Few pizza joints today focus solely on pies, and Crust augments its menu with a chicken parm sandwich ($9) and a couple of panini ($9) served with handcut fries. Instead of the obvious move of tossing penne or linguini with a bunch of pizza toppings, Crust takes it in a different direction with a selection of gnocchi. The flavors are tempting, like Mepkin Abbey mushrooms and rapini spiked with ricotta and red chili ($10) or local shrimp with tomato sauce, bacon, and basil ($10).

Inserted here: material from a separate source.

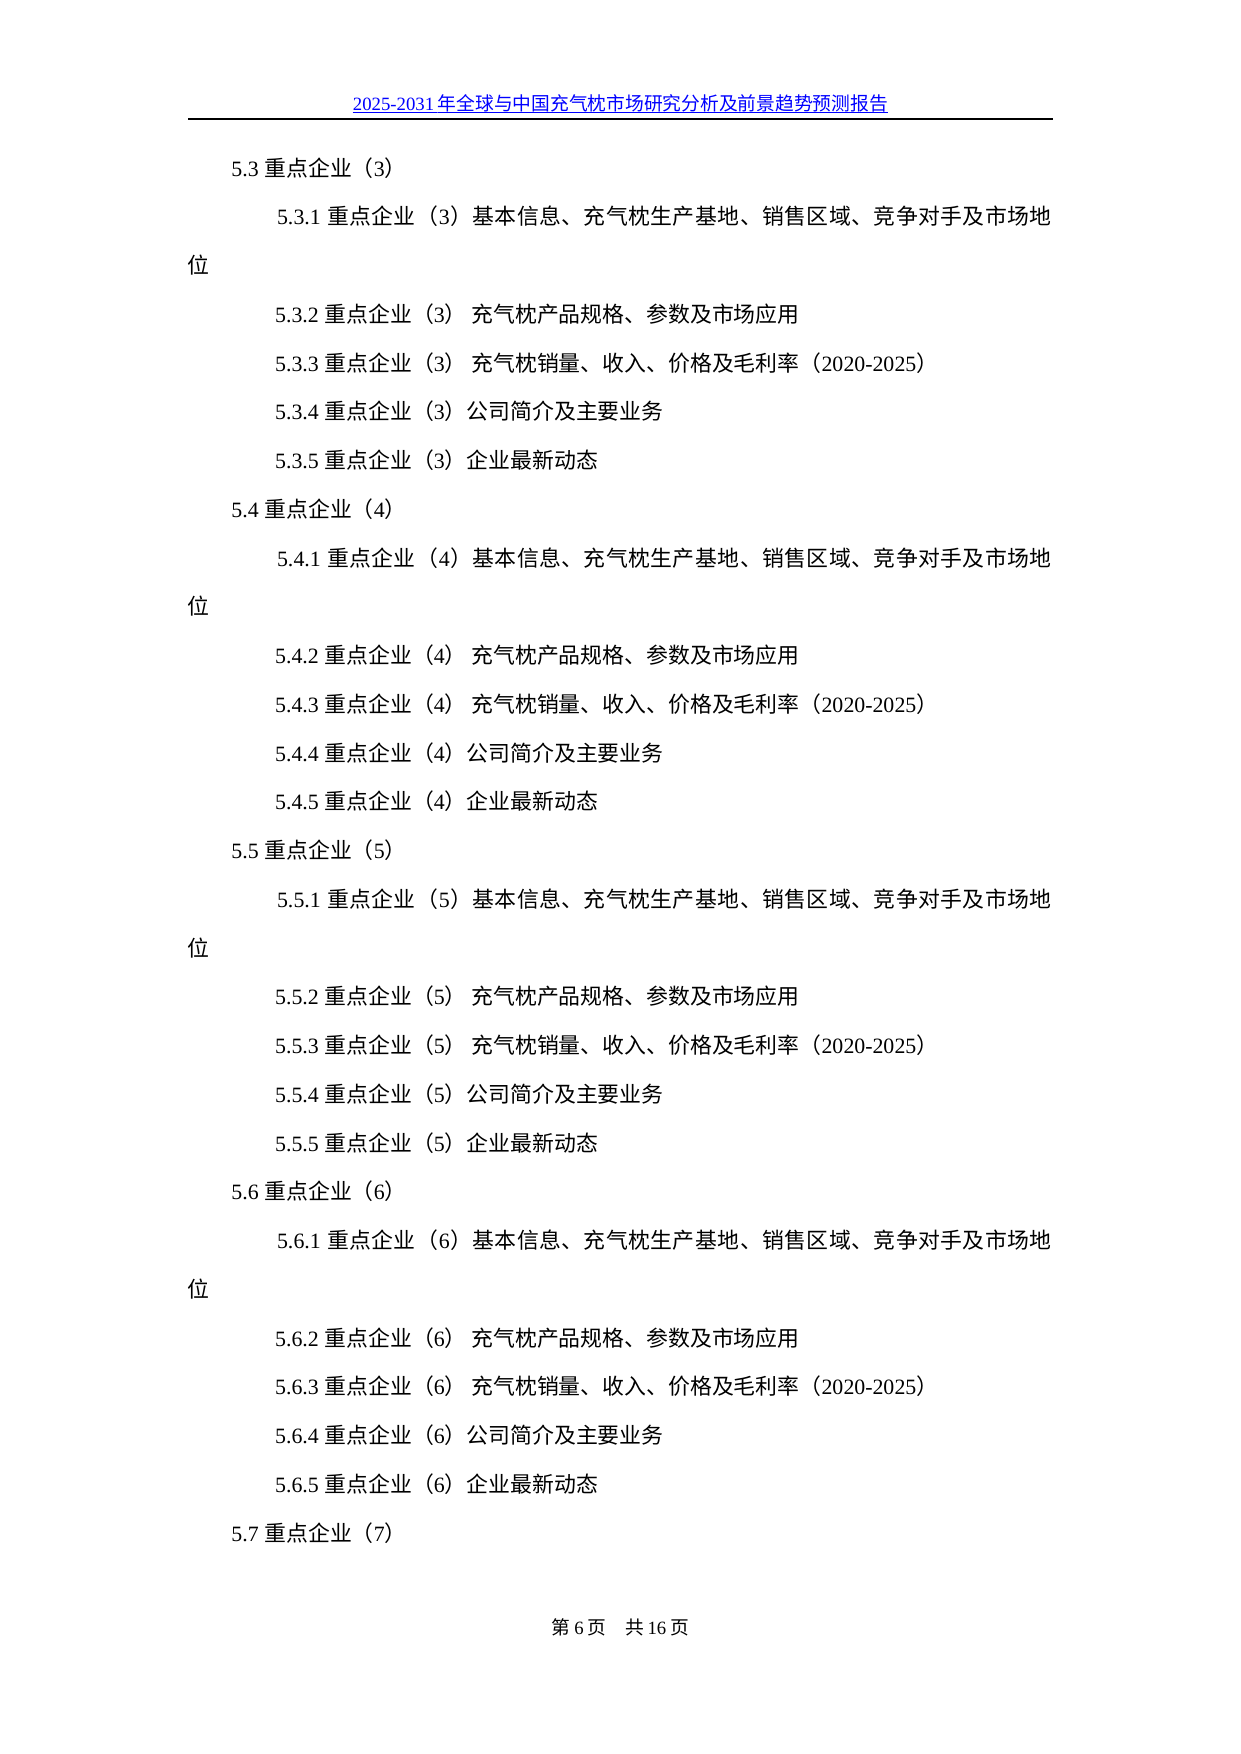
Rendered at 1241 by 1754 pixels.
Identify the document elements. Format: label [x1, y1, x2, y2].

text [187, 150, 1053, 1548]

Most tempting of all is the beef short rib gnocchi ($10), which is decked out with rapini, red wine jus, and gremolata, but it doesn’t quite follow through on its promise. The gnocchi themselves — stubby cylinders without a trace of fork-tine ribbing — are too mushy. The short rib is tender but a bit dry, and the powerful flavor of the rapini overwhelms everything else, including the thin red wine jus and the undetectable gremolata.
Among the appetizers, the flatbread ($3) succeeds where the arancini do not. The half-dozen triangles of pillowy bread are pleasantly chewy and slightly charred around the edges, sprinkled with flecks of parsley and wisps of mild grated cheese, and paired with a dish of good olive oil for dipping.

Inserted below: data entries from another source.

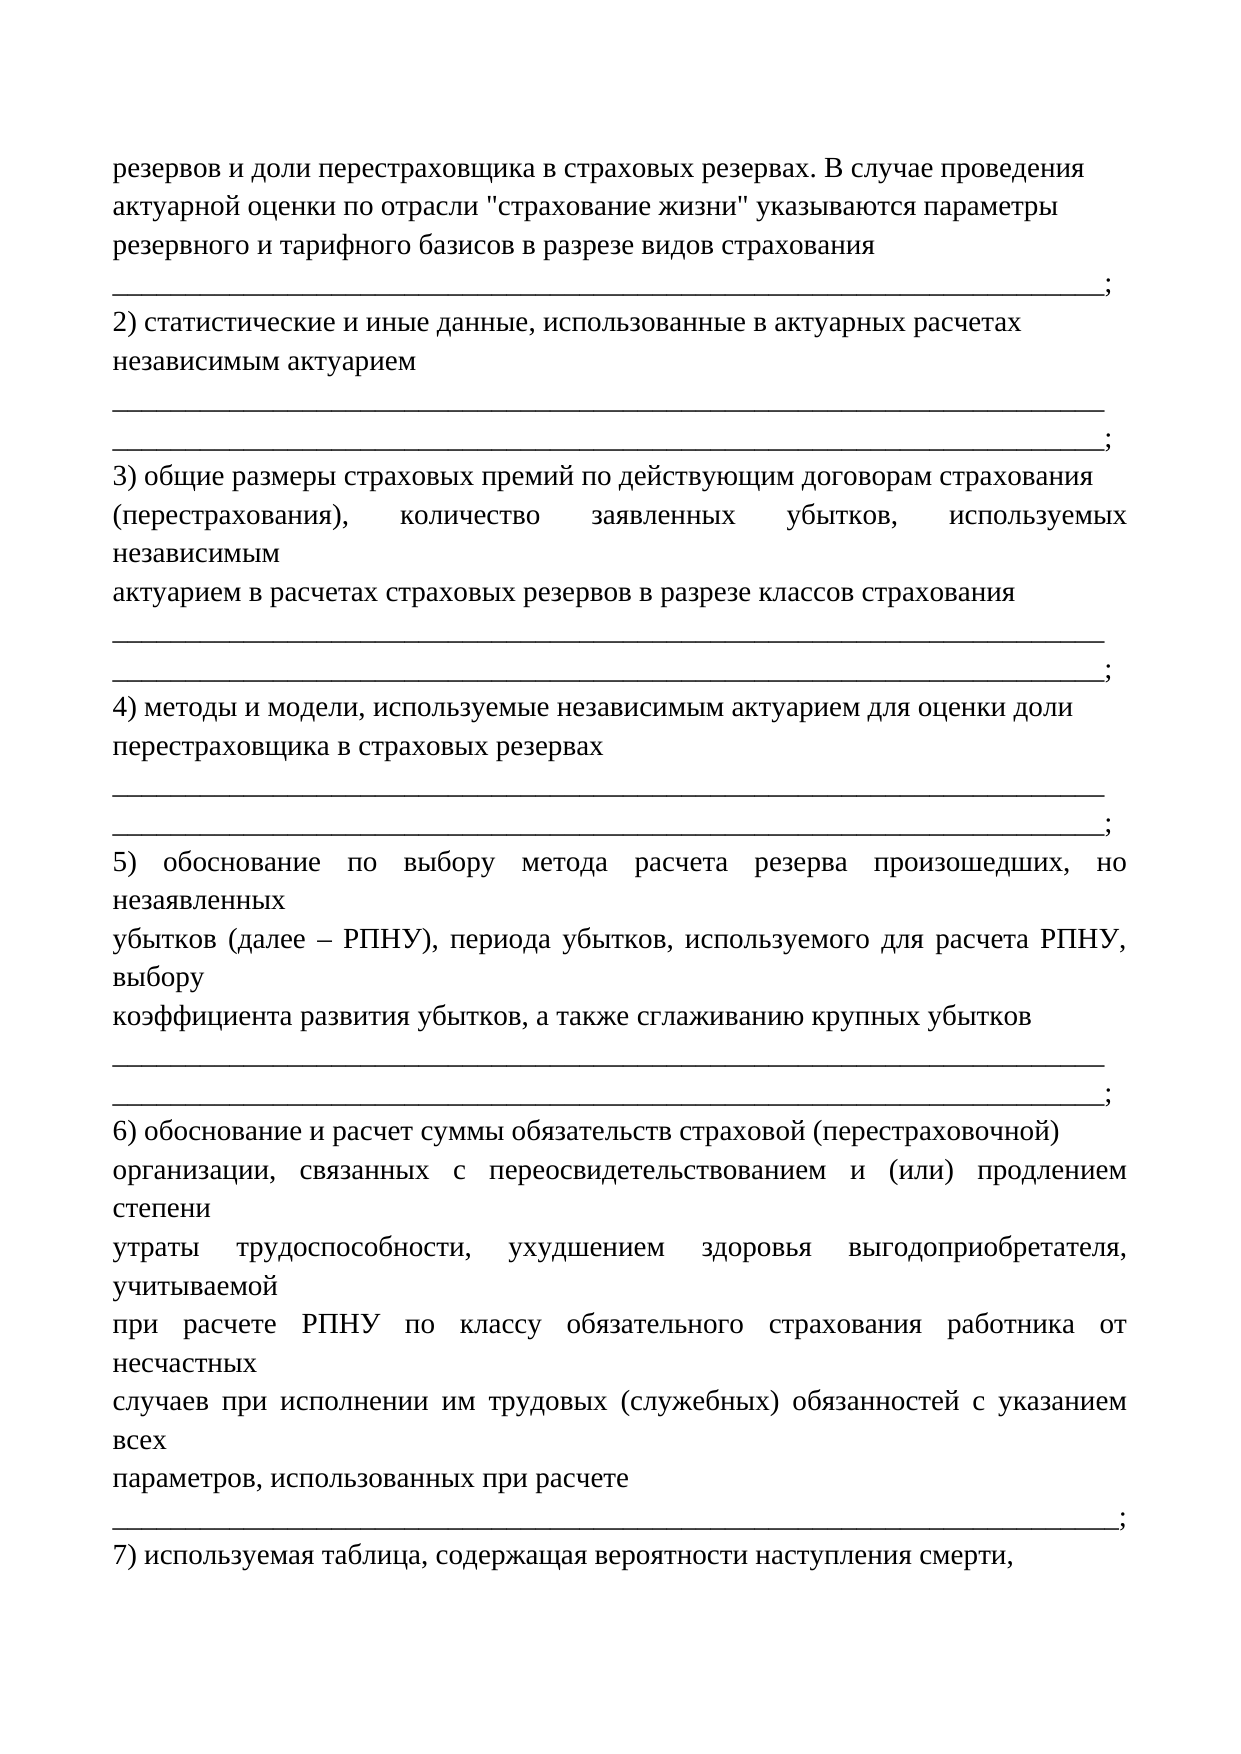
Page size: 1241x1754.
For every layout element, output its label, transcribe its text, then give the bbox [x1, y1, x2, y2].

text 4) методы и модели, используемые независимым актуарием для оценки доли [112, 689, 1128, 723]
text ____________________________________________________________________; [112, 1075, 1128, 1108]
text 6) обоснование и расчет суммы обязательств страховой (перестраховочной) [112, 1113, 1128, 1147]
text ____________________________________________________________________ [112, 1036, 1128, 1070]
text параметров, использованных при расчете [112, 1460, 1128, 1494]
text перестраховщика в страховых резервах [112, 728, 1128, 762]
text независимым актуарием [112, 343, 1128, 376]
text актуарием в расчетах страховых резервов в разрезе классов страхования [112, 574, 1128, 607]
text случаев при исполнении им трудовых (служебных) обязанностей с указанием всех [112, 1383, 1128, 1455]
text утраты трудоспособности, ухудшением здоровья выгодоприобретателя, учитываемой [112, 1229, 1128, 1301]
text коэффициента развития убытков, а также сглаживанию крупных убытков [112, 998, 1128, 1031]
text при расчете РПНУ по классу обязательного страхования работника от несчастных [112, 1306, 1128, 1378]
text убытков (далее – РПНУ), периода убытков, используемого для расчета РПНУ, выбору [112, 921, 1128, 993]
text 2) статистические и иные данные, использованные в актуарных расчетах [112, 304, 1128, 338]
text ____________________________________________________________________; [112, 266, 1128, 299]
text 5) обоснование по выбору метода расчета резерва произошедших, но незаявленных [112, 844, 1128, 916]
text 3) общие размеры страховых премий по действующим договорам страхования [112, 458, 1128, 492]
text организации, связанных с переосвидетельствованием и (или) продлением степени [112, 1152, 1128, 1224]
text 7) используемая таблица, содержащая вероятности наступления смерти, [112, 1537, 1128, 1571]
text ____________________________________________________________________; [112, 805, 1128, 839]
text ____________________________________________________________________ [112, 612, 1128, 646]
text _____________________________________________________________________; [112, 1499, 1128, 1532]
text (перестрахования), количество заявленных убытков, используемых независимым [112, 497, 1128, 569]
text ____________________________________________________________________ [112, 767, 1128, 800]
text резервов и доли перестраховщика в страховых резервах. В случае проведения [112, 150, 1128, 183]
text резервного и тарифного базисов в разрезе видов страхования [112, 227, 1128, 261]
text ____________________________________________________________________; [112, 651, 1128, 684]
text ____________________________________________________________________; [112, 420, 1128, 453]
text ____________________________________________________________________ [112, 381, 1128, 415]
text актуарной оценки по отрасли "страхование жизни" указываются параметры [112, 188, 1128, 222]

My highest expectation of all was for the wood-fired s’mores ($4). I could almost picture them in my mind as I placed my order: marshmallow and chocolate layered on graham crackers and blasted in that big wood-fired oven. What gets delivered is a little different from the old campfire variety, and for the better — a white ramekin filled with a sort of chocolate mousse and a few rectangles of graham cracker tucked inside. A half-dozen marshmallows bulge from the top, toasted a deep-brown and gooey sweet in the middle. If I had to quibble (and I guess I do), the mousse itself is quite cool beneath that melted marshmallow cap, a clash of temperatures that is unexpected and a bit jarring. But it didn’t prevent me from polishing off every last bite.
It has become something of a pastime over on James Island to grumble about the lack of good local restaurants. But the small stretch of Maybank Highway between Folly Road and the Stono River has developed into quite the culinary corridor in recent months. With its stylish decor and special oven, Crust has a lot of the assets it would need to fit into the Maybank mix, but for now at least, too many missteps keep it from living up to its potential.